[[ AVAILABLE DATA open ]]
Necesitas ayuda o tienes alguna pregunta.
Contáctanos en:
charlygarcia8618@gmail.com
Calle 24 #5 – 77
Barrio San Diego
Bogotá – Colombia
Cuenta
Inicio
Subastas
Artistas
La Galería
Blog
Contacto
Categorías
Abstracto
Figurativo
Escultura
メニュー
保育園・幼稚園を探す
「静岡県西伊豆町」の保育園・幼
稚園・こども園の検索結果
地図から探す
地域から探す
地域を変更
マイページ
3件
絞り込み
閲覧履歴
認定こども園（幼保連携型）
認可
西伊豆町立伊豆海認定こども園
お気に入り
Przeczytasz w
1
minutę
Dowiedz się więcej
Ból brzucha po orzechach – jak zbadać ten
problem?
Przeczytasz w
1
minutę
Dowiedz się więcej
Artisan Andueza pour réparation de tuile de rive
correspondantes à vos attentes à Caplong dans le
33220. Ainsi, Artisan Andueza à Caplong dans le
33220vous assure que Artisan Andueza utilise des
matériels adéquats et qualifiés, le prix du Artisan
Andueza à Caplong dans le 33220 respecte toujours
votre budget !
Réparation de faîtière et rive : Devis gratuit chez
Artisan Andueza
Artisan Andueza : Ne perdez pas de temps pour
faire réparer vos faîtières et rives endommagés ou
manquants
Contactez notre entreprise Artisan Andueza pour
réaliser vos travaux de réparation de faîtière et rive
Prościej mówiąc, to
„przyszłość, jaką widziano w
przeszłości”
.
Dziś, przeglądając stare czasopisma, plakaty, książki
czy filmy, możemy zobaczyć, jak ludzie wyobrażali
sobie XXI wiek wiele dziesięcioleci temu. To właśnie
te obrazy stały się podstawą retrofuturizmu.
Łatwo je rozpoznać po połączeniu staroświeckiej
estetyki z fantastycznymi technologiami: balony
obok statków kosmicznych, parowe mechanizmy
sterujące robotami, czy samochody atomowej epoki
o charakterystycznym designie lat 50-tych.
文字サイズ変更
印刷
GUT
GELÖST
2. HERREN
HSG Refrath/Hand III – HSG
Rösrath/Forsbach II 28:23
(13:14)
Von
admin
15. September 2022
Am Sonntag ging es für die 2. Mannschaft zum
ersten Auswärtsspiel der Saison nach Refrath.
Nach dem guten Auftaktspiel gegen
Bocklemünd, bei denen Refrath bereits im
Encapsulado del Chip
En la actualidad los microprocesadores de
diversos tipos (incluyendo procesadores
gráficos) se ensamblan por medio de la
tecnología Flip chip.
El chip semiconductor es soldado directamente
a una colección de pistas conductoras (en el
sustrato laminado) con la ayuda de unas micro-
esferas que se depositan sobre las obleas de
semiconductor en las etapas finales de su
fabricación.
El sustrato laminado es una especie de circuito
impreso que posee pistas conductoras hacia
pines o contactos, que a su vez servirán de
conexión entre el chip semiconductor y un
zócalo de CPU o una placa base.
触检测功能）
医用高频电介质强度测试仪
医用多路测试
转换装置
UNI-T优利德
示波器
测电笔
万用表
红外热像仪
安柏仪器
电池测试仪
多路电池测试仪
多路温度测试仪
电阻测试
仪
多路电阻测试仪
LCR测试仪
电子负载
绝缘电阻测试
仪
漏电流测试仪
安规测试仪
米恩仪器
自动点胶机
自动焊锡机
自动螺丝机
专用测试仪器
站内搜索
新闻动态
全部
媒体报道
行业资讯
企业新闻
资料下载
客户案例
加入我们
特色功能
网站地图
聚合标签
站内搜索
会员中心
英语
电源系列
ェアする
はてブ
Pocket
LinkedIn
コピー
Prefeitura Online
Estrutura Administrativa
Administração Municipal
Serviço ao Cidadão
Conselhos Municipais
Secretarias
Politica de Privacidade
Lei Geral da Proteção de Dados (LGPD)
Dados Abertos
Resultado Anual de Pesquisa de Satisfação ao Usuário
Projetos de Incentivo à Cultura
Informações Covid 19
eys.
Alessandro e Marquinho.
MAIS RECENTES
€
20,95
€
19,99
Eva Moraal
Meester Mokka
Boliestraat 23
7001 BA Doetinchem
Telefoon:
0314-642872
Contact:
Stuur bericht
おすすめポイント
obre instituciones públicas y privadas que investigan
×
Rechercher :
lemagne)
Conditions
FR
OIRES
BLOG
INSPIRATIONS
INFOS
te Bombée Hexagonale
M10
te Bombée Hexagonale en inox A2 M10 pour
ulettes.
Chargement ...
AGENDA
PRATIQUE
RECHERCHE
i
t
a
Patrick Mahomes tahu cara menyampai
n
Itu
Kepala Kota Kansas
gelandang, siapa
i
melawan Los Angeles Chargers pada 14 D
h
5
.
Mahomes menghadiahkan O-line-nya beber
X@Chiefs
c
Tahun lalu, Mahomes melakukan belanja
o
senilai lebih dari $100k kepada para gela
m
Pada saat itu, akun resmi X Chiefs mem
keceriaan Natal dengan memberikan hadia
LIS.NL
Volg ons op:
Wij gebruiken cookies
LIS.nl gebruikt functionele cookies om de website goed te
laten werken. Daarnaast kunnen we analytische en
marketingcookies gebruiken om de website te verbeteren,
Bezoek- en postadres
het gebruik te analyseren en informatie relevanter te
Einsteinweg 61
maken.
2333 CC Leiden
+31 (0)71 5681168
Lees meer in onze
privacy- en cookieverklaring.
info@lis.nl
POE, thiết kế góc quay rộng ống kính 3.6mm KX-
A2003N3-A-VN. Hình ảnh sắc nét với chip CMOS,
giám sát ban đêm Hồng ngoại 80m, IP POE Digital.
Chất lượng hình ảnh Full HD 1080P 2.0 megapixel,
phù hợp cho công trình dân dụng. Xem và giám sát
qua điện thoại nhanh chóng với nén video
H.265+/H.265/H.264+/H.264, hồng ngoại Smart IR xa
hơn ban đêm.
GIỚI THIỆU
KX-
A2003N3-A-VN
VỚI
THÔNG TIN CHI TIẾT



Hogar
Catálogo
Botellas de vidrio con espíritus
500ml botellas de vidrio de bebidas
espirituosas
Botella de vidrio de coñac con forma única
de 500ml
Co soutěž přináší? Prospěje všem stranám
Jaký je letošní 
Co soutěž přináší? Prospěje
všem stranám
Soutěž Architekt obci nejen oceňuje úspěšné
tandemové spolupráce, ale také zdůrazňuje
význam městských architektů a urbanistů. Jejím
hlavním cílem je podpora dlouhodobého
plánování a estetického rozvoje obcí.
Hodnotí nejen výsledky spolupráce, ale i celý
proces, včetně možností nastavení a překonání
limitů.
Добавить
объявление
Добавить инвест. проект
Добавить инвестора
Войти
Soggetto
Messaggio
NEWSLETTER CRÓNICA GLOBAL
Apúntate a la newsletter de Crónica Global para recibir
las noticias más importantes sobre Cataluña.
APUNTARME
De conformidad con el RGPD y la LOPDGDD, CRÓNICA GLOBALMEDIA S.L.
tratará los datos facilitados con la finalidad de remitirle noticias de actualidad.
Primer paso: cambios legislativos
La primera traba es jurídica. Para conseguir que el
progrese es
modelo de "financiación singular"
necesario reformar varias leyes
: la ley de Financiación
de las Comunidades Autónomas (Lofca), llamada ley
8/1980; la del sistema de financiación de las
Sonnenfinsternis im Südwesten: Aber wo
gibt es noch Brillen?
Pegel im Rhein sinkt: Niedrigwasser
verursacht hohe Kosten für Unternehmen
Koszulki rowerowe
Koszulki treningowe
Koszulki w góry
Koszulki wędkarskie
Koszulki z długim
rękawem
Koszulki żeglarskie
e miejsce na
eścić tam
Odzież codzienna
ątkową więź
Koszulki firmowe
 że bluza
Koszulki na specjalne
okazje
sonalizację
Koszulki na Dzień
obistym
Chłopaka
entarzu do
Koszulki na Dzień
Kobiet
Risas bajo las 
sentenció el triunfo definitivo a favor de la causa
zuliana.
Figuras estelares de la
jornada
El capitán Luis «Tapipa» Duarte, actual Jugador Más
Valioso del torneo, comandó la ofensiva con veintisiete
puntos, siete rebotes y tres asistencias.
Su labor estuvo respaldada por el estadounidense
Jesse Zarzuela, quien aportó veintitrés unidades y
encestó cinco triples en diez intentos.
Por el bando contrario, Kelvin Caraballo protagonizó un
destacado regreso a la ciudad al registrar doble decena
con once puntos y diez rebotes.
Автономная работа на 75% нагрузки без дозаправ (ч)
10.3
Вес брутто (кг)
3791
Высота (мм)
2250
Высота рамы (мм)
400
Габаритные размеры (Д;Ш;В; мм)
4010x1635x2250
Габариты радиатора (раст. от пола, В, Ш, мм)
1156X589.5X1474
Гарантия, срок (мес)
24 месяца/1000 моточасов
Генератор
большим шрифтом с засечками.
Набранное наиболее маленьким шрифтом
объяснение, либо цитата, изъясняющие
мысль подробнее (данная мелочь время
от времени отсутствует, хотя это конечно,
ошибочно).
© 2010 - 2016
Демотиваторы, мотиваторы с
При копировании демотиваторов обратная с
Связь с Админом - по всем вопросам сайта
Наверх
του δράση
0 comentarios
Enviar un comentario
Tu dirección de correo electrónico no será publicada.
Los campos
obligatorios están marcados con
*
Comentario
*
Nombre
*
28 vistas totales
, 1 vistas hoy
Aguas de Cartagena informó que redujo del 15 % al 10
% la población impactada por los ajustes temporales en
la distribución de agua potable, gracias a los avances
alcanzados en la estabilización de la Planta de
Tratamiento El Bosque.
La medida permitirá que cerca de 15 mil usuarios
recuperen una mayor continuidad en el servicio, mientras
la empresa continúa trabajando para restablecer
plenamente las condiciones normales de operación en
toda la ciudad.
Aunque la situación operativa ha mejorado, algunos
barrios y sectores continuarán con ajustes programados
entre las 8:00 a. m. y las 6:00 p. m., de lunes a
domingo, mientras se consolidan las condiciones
[[ AVAILABLE DATA closed ]]
**JOB ITEM**
Lines from the entries that contain the string "conductoras" must be found and copied.

**ANSWER BELOW**
a una colección de pistas conductoras (en el
impreso que posee pistas conductoras hacia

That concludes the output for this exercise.